After the breakout, they run into a Polish woman on the
run, Irena (Saoirse Ronan), whom they take in despite
opposition from Mr. Smith, who believes there’s
not enough food to go around, though Valka jokingly(?)
suggests that she can become meat for the men when she
dies. Janusz remains the principal character responsible
for the film’s title, as he is determined to find
the way back to his wife, not for revenge but for quite
the opposite reason: to restore a sense of family and
sanity to his life.
Some of the real stars of the movie
are the makeup people, who allow the actors to exhibit
sunstroke, foot injuries, scars, and mosquito bites. Beards
come and go. Haircuts are given and hair grows back. Nature
plays a big role: snow turns to sun; there is even a sirocco.
And special effects teams provide for a couple of mirages.
The ice stays firm for a crossing on a narrow part of
the lake, giving in to freezing water just as the performers
are about to touch land on the other side.
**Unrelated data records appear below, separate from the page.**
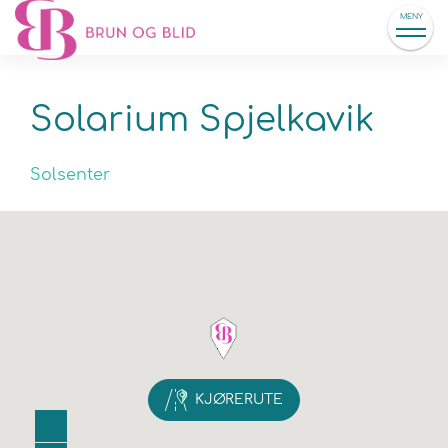
MENY
Solarium Spjelkavik
Solsenter
KJØRERUTE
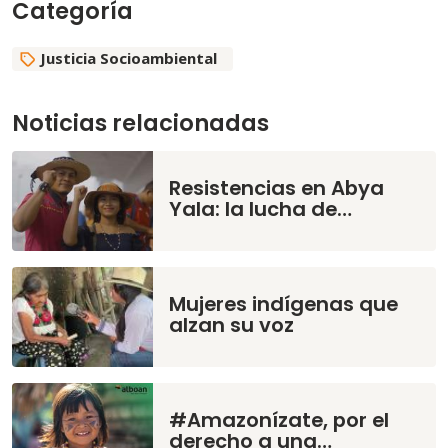
Categoría
Justicia Socioambiental
Noticias relacionadas
Resistencias en Abya
Yala: la lucha de…
Mujeres indígenas que
alzan su voz
#Amazonízate, por el
derecho a una…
Peter Weir has done far more exciting
work with Gallipoli, about a disastrous World
War I battle; The Truman Show, imagination running
wild about a man trapped in a TV show, and Witness,
about a Philadelphia cop recovering from injuries in Amish
country. The Way Back is filmed largely in Bulgaria,
with on-site locations utilized in Morocco and India.